By Jennifer Paddock
Q1: Could you advise me where in the Sectional Titles Act or who could assist me regarding L.S.F. (Levy Stablisation Fund)? My Mom’s retirement village wish to go this route and I am not happy regarding this matter as 60% were not purchased this way and the cost implications are not very ‘friendly’ towards pensioners?
It is surprising that in your Mom’s scheme some units were sold subject to such a condition and some were not. The condition is onerous and I cannot see anyone agreeing to leave some of their equity behind if they never agreed to this condition in the first place.
I suggest that you first get your Mom to make enquiries. Which owners are bound to this arrangement; which are not? Was there a price difference that accounted for this distinction? And if your Mom is not currently obliged to make such a payment, on what basis are people suggesting she should subject herself (and you) to this burden?
Q2: From 2003 most insurance companies are not covering geyers in sectional title stating that the Act states the owners are responsible for the hot water pipes of a unit. Could you please clarify this matter and the ruling thereof for a body corporate and should this be placed/ re registered for the Conduct Rules? Where in the Act does this specific regarding geysers please?
A2: The issue of geysers is simple. They can be an exception to the principle that the body corporate must fund and carry out maintenance to common property which is not subject to exclusive use rights.
Each scheme needs to assess its own position in regard to geysers on the basis of their location and function in that scheme.

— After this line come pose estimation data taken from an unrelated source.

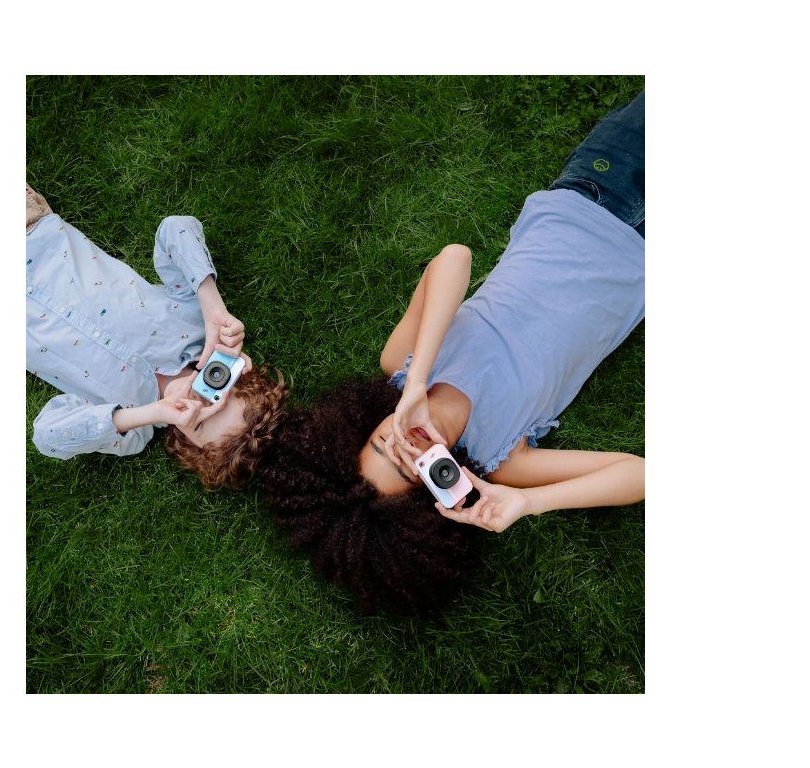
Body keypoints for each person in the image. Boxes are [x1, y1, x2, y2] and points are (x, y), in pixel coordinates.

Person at [259, 91, 645, 614]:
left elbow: (455, 259)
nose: (408, 448)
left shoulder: (403, 365)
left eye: (384, 445)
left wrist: (418, 383)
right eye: (411, 472)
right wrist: (529, 502)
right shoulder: (505, 458)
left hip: (591, 193)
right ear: (439, 492)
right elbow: (639, 473)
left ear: (368, 425)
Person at [26, 185, 287, 489]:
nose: (197, 400)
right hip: (33, 237)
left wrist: (149, 413)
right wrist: (212, 304)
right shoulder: (194, 323)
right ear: (237, 376)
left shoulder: (131, 426)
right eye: (217, 395)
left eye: (199, 421)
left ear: (185, 441)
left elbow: (47, 435)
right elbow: (175, 229)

But my guess is that it may be most efficient for owners to arrange for cover via the body corporate and then individually bear the portion of the premiums and any excess payments relevant to the geysers that serve their sections.
Onset of levy payments
Q3: Is there an agreed event that determines the onset of levy payments? We have a newly built unit that remains unoccupied. Is it on occupation or handover from the builder?
A3: Yes, the event that creates liability for levies (technically, contributions to the scheme’s administrative fund in terms of section 37(1) of the Act) is the creation of the body corporate, which occurs when the first unit in the scheme is transferred from the developer to another party, irrespective of when the units are first occupied.

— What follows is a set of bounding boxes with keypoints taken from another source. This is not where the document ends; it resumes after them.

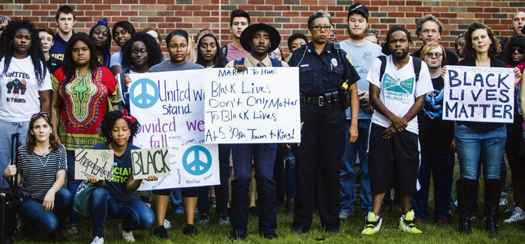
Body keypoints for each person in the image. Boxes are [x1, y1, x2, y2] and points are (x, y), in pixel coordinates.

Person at [289, 10, 360, 234]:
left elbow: (354, 91)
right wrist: (287, 128)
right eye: (318, 26)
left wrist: (354, 124)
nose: (322, 30)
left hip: (333, 117)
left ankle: (331, 222)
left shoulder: (340, 55)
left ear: (331, 30)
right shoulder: (298, 56)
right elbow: (286, 93)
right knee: (304, 169)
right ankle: (302, 221)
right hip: (305, 118)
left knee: (331, 169)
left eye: (326, 27)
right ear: (310, 30)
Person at [362, 25, 433, 235]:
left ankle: (407, 218)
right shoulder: (380, 63)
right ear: (388, 44)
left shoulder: (418, 66)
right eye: (393, 41)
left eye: (402, 40)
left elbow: (421, 99)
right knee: (379, 170)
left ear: (409, 43)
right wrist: (393, 120)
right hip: (381, 127)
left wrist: (402, 123)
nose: (398, 44)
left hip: (409, 128)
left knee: (407, 172)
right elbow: (374, 97)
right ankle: (373, 218)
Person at [453, 22, 521, 235]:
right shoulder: (462, 67)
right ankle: (465, 220)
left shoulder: (502, 69)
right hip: (468, 130)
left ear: (490, 40)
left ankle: (491, 220)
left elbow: (503, 101)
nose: (480, 41)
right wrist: (450, 82)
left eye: (483, 37)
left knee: (493, 175)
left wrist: (512, 86)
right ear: (471, 43)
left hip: (495, 130)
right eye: (475, 38)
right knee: (468, 174)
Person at [51, 33, 121, 235]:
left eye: (84, 49)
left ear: (91, 51)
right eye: (75, 49)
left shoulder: (105, 74)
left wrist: (113, 133)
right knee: (73, 181)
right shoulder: (60, 75)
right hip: (68, 139)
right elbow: (54, 105)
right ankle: (73, 221)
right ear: (69, 52)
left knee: (98, 181)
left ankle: (99, 219)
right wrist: (54, 133)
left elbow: (114, 104)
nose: (80, 53)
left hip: (98, 139)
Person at [225, 22, 289, 240]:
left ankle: (268, 228)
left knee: (265, 177)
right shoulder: (234, 66)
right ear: (249, 41)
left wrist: (289, 130)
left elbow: (289, 102)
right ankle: (239, 229)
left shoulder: (282, 69)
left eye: (266, 37)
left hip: (268, 132)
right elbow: (223, 99)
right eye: (257, 37)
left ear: (271, 43)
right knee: (241, 177)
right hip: (241, 132)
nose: (261, 41)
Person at [148, 29, 204, 239]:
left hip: (191, 131)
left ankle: (190, 223)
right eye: (174, 45)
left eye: (182, 45)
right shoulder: (155, 71)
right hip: (162, 131)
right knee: (162, 176)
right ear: (167, 47)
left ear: (188, 46)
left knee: (191, 175)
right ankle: (159, 224)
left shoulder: (198, 70)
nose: (178, 49)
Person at [338, 3, 382, 220]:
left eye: (361, 20)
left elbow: (385, 81)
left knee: (368, 166)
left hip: (372, 116)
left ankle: (367, 207)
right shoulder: (338, 48)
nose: (356, 24)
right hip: (345, 116)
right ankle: (345, 206)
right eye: (353, 19)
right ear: (347, 22)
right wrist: (353, 95)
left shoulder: (378, 51)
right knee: (344, 165)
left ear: (367, 24)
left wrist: (371, 95)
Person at [88, 110, 156, 244]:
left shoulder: (137, 153)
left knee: (148, 219)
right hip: (108, 201)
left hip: (129, 201)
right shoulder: (100, 150)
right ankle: (98, 236)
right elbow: (100, 186)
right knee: (98, 193)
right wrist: (96, 178)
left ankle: (126, 227)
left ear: (130, 132)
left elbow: (130, 188)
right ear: (109, 132)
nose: (120, 134)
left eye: (124, 130)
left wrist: (140, 175)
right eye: (116, 130)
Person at [3, 112, 71, 242]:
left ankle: (57, 229)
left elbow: (61, 178)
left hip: (51, 197)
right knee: (50, 223)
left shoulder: (59, 149)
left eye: (45, 126)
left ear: (51, 129)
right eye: (37, 127)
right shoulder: (23, 151)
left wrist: (51, 191)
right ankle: (31, 227)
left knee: (66, 195)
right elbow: (16, 181)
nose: (41, 130)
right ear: (32, 131)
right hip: (30, 199)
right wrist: (7, 175)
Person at [0, 19, 52, 186]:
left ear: (32, 41)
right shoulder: (1, 62)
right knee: (4, 171)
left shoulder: (39, 66)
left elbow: (45, 100)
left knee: (29, 170)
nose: (23, 41)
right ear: (10, 38)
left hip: (30, 124)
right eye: (19, 37)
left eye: (27, 38)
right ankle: (5, 208)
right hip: (4, 122)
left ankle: (25, 207)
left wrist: (44, 125)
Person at [411, 42, 455, 227]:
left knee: (444, 180)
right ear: (423, 58)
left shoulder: (452, 81)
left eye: (438, 54)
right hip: (421, 139)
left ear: (443, 58)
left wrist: (455, 136)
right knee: (419, 180)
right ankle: (419, 212)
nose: (434, 57)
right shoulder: (416, 79)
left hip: (445, 139)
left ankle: (442, 214)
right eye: (430, 54)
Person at [194, 32, 231, 226]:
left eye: (212, 45)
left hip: (222, 127)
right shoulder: (192, 71)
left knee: (222, 171)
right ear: (198, 49)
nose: (208, 49)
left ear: (218, 48)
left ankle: (223, 212)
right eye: (204, 45)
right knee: (201, 170)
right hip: (197, 127)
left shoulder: (227, 70)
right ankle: (203, 212)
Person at [500, 35, 525, 223]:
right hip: (510, 123)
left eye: (521, 50)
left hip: (522, 122)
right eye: (513, 49)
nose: (516, 53)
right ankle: (518, 204)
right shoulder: (503, 70)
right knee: (515, 165)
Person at [118, 32, 163, 111]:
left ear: (150, 53)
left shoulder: (159, 76)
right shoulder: (121, 78)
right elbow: (119, 106)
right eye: (134, 52)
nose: (138, 54)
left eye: (143, 51)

From the time the body corporate comes into being it must charge levies in respect of all units in the scheme to cover the scheme’s ‘common expenses’, this being its most important function.

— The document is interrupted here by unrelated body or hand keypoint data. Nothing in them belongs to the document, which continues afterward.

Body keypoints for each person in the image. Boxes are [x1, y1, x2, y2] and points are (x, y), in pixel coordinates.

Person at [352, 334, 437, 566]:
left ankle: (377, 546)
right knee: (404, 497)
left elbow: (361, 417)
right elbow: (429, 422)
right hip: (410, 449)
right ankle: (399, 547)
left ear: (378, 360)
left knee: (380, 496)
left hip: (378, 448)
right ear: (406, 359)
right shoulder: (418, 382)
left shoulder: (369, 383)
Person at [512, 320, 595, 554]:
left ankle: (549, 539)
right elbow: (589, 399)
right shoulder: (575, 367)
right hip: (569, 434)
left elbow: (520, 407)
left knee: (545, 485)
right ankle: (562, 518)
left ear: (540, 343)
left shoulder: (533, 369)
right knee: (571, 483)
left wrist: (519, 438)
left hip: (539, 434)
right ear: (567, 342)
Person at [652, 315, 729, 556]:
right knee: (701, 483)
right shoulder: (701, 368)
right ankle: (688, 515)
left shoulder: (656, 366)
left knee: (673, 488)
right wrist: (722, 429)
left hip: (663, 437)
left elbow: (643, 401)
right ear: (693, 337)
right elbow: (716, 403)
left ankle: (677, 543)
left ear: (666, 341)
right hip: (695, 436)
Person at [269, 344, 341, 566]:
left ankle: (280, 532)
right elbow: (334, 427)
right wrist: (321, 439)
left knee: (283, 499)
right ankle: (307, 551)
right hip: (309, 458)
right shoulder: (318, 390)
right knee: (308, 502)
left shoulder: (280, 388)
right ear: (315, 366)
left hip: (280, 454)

When an exising scheme is extended in terms of section 25 of the Act by the addition of further units, the owner of these units becomes liable for levies from the time they legally come into being, i.e. when the sectional plan of extension is registered and the PQ schedule adjusted.
Occupation and handover of a newly built unit from the builder/developer to a purchaser will affect their rights against one another in terms of their sale/building contract, but it does not create or affect the liability of the owner of the unit to pay levies to the body corporate. A building contract may provide for ‘occupational interest’ due by the purchaser/occupier to the owner/developer but this is a separate contractual issue.
Because the contracts sometimes talk of the purchaser paying ‘levies’ before taking transfer, the issue is easily confused. But what is in fact happening is that the purchaser is paying the seller an amount in terms of the contract to compensate the seller/owner for his liability to pay levies to the body corporate. Only the owner of the unit can be liable for levies.